* _About this task_: Can you continue the calcium channel blocker meta-analysis excerpt below, picking up right after its last sentence?

━━━ Selected excerpt

We performed a meta-analysis of randomized controlled trials that compared a long-acting calcium channel blocker with another drug or placebo/top of therapy and that assessed all-cause mortality and cardiovascular events.


We included 27 trials (175 634 patients). The risk of all-cause death was reduced by dihydropyridine CCBs [odds ratio (OR) 0.96; 95% confidence interval (CI) 0.93–0.99; comparison P = 0.026; heterogeneity P = 0.87)] without influence of placebo trials. The risk of heart failure was increased by CCBs compared with active treatment (OR 1.17; 95% CI 1.11–1.24; comparison P = 0.0001; heterogeneity P = 0.0001), and it was decreased when compared with placebo (OR 0.72; 95% CI 0.59–0.87; comparison P = 0.001; heterogeneity P = 0.77), also in the subgroup of coronary artery disease patients (OR 0.76; 95% CI 0.61–0.95; comparison P = 0.01; heterogeneity P = 0.29). CCBs did not increase the risk of myocardial infarction (OR 1; 95% CI 0.95–1.04; comparison P = 0.83, heterogeneity P = 0.004), cardiovascular death (OR 0.97; 95% CI 0.93–1.02; comparison P = 0.24; heterogeneity P = 0.16), major cardiovascular events (OR 0.97; 95% CI 0.90–1.06; comparison P = 0.53; heterogeneity P = 0.0001). CCBs decreased the risk of fatal or nonfatal stroke (OR 0.86; 95% CI 0.82–0.90; comparison P = 0.0001, heterogeneity P = 0.12), also, when compared with angiotensin-converting enzyme inhibitors (OR 0.87; 95% CI 0.78–0.97; comparison P = 0.016; heterogeneity P = 0.48).

━━━━━━
━━━ Data

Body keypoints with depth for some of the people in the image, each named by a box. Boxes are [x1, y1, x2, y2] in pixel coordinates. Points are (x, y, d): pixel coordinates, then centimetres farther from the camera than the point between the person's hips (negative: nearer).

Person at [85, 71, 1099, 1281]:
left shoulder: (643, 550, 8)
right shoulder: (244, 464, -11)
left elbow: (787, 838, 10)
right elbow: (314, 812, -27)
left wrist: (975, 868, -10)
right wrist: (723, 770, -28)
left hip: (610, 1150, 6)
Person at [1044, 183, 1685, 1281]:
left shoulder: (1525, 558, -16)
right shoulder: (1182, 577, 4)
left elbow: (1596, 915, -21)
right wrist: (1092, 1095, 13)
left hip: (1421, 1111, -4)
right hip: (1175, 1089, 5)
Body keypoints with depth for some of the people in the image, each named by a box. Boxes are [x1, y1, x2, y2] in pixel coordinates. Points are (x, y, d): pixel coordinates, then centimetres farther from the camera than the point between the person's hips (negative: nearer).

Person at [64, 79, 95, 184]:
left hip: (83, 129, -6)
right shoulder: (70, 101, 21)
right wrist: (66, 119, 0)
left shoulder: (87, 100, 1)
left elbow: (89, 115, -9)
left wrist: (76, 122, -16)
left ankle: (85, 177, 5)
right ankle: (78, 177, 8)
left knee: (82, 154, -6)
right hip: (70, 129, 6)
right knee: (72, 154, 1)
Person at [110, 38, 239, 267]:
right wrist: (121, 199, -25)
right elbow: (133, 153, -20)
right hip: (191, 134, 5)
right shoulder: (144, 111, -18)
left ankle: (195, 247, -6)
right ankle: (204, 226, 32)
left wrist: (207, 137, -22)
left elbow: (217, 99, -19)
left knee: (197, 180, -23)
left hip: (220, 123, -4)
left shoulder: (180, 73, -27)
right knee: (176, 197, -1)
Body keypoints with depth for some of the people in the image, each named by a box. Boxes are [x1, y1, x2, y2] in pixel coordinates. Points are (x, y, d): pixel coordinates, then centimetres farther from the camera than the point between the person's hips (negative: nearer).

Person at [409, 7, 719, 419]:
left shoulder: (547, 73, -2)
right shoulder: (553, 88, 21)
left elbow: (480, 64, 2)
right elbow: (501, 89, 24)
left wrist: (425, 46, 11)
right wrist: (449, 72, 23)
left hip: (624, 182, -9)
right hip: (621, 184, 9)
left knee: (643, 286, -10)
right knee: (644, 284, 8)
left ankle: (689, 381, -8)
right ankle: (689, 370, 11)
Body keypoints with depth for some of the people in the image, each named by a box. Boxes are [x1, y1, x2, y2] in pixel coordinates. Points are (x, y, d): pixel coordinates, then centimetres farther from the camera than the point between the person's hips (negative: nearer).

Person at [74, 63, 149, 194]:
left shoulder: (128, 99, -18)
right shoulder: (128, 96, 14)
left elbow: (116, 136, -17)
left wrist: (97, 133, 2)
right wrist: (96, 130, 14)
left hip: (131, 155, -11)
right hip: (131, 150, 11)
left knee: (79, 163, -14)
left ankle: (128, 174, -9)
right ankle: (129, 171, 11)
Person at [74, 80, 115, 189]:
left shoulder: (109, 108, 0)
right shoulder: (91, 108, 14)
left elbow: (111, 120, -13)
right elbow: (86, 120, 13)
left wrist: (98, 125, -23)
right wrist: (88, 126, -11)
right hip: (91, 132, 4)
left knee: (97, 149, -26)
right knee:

━━━━━━

* _Written reply_:
Our study demonstrates that CCBs reduce the risk of all-cause mortality compared with active therapy and prevent heart failure compared with placebo. Furthermore, with the inclusion of recent trials, we confirm that they reduce the risk of stroke, also in comparison to angiotensin-converting enzyme inhibitors and do not increase the risk of cardiovascular death, myocardial infarction and major cardiovascular events.